**Assignment**
For the listing that follows, give again exactly the lines from the one with "réalisé à leur tour par les femmes leader." to the one with "اطلاع حاصل كنید.", including both.

───── Records to process ─────

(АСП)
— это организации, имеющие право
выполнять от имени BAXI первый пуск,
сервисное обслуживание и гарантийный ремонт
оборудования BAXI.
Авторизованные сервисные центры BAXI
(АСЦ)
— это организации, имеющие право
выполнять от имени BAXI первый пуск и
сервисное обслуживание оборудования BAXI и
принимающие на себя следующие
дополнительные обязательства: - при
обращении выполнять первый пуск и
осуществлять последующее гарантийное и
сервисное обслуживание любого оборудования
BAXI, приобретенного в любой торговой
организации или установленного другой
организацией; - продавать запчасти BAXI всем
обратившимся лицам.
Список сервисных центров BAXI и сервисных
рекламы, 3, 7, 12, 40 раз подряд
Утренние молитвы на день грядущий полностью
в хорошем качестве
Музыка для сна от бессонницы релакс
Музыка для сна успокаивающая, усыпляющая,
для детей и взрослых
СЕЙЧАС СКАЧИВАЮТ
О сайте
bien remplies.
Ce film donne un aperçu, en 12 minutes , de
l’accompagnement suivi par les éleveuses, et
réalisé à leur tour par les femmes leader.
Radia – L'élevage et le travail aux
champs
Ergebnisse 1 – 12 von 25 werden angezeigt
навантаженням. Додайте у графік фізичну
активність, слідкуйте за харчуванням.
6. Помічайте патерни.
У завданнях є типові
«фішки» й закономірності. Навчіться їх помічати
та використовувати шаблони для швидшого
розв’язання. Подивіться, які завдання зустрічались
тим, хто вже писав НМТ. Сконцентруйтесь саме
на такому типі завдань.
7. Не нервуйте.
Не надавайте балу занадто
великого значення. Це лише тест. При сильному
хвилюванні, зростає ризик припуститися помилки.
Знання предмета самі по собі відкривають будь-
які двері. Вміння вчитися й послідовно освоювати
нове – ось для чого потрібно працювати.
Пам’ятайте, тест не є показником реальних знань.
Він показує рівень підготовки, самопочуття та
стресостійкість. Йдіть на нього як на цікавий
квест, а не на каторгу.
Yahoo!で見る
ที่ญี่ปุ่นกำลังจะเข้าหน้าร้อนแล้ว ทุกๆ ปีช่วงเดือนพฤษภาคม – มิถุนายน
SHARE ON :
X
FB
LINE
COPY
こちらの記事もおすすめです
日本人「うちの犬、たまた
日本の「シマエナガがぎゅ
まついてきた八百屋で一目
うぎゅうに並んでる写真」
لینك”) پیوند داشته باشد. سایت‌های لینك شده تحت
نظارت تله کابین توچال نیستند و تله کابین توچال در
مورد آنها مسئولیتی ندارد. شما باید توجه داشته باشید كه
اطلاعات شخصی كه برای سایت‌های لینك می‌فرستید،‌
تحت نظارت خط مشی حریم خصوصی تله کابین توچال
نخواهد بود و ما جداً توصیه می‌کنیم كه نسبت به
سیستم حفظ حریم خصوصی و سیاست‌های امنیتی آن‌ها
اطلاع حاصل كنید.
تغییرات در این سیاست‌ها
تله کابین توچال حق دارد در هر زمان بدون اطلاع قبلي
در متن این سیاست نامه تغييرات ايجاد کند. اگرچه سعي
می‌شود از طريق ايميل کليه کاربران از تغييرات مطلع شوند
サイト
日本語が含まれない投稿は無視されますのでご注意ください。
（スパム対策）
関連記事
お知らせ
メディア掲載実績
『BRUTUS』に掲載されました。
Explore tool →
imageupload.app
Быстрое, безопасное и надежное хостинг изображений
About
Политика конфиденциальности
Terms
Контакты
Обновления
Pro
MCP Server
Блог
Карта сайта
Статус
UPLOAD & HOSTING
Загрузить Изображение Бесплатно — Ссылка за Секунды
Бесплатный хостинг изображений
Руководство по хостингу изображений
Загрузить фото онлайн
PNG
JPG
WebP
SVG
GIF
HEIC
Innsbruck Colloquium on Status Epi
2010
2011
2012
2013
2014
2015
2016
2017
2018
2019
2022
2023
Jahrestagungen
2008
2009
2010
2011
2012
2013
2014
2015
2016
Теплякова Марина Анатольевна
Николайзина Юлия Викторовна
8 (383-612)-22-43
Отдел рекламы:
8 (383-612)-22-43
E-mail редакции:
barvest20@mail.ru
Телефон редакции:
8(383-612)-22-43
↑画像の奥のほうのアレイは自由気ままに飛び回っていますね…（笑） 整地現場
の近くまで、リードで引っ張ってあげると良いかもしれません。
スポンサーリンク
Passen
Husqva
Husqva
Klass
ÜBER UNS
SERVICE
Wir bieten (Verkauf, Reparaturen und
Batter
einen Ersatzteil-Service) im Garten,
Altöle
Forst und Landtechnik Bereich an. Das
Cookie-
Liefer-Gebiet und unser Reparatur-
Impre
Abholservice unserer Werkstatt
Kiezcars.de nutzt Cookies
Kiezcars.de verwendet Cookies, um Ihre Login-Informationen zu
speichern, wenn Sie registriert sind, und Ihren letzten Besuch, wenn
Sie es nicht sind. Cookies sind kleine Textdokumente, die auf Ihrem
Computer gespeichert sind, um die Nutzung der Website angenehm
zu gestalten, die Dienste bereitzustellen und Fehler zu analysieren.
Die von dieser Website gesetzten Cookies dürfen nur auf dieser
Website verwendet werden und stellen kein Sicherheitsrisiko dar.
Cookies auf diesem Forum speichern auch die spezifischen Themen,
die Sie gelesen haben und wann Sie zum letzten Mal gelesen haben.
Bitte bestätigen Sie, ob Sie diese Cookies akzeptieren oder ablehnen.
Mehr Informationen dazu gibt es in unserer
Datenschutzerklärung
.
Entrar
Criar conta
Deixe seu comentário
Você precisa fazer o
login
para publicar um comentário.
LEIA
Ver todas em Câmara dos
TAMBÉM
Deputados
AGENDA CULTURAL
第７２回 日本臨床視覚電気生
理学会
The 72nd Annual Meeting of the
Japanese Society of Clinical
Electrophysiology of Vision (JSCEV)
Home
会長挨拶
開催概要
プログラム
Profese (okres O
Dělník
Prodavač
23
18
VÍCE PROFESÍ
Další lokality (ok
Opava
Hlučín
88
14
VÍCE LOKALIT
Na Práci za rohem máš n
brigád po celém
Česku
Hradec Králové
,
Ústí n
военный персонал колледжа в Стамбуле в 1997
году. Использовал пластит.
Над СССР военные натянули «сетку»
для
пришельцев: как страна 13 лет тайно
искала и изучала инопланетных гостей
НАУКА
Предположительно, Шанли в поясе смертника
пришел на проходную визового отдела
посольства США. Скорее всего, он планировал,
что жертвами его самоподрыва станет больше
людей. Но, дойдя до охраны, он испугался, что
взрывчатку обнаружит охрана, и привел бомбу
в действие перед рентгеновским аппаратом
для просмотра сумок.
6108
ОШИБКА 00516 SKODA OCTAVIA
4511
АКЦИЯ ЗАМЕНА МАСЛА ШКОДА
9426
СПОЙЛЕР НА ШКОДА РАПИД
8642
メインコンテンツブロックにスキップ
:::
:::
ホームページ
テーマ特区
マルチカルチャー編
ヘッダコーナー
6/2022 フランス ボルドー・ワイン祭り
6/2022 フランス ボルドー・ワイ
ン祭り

─────

**Output of the exercise**
réalisé à leur tour par les femmes leader.
Radia – L'élevage et le travail aux
champs
Ergebnisse 1 – 12 von 25 werden angezeigt
навантаженням. Додайте у графік фізичну
активність, слідкуйте за харчуванням.
6. Помічайте патерни.
У завданнях є типові
«фішки» й закономірності. Навчіться їх помічати
та використовувати шаблони для швидшого
розв’язання. Подивіться, які завдання зустрічались
тим, хто вже писав НМТ. Сконцентруйтесь саме
на такому типі завдань.
7. Не нервуйте.
Не надавайте балу занадто
великого значення. Це лише тест. При сильному
хвилюванні, зростає ризик припуститися помилки.
Знання предмета самі по собі відкривають будь-
які двері. Вміння вчитися й послідовно освоювати
нове – ось для чого потрібно працювати.
Пам’ятайте, тест не є показником реальних знань.
Він показує рівень підготовки, самопочуття та
стресостійкість. Йдіть на нього як на цікавий
квест, а не на каторгу.
Yahoo!で見る
ที่ญี่ปุ่นกำลังจะเข้าหน้าร้อนแล้ว ทุกๆ ปีช่วงเดือนพฤษภาคม – มิถุนายน
SHARE ON :
X
FB
LINE
COPY
こちらの記事もおすすめです
日本人「うちの犬、たまた
日本の「シマエナガがぎゅ
まついてきた八百屋で一目
うぎゅうに並んでる写真」
لینك”) پیوند داشته باشد. سایت‌های لینك شده تحت
نظارت تله کابین توچال نیستند و تله کابین توچال در
مورد آنها مسئولیتی ندارد. شما باید توجه داشته باشید كه
اطلاعات شخصی كه برای سایت‌های لینك می‌فرستید،‌
تحت نظارت خط مشی حریم خصوصی تله کابین توچال
نخواهد بود و ما جداً توصیه می‌کنیم كه نسبت به
سیستم حفظ حریم خصوصی و سیاست‌های امنیتی آن‌ها
اطلاع حاصل كنید.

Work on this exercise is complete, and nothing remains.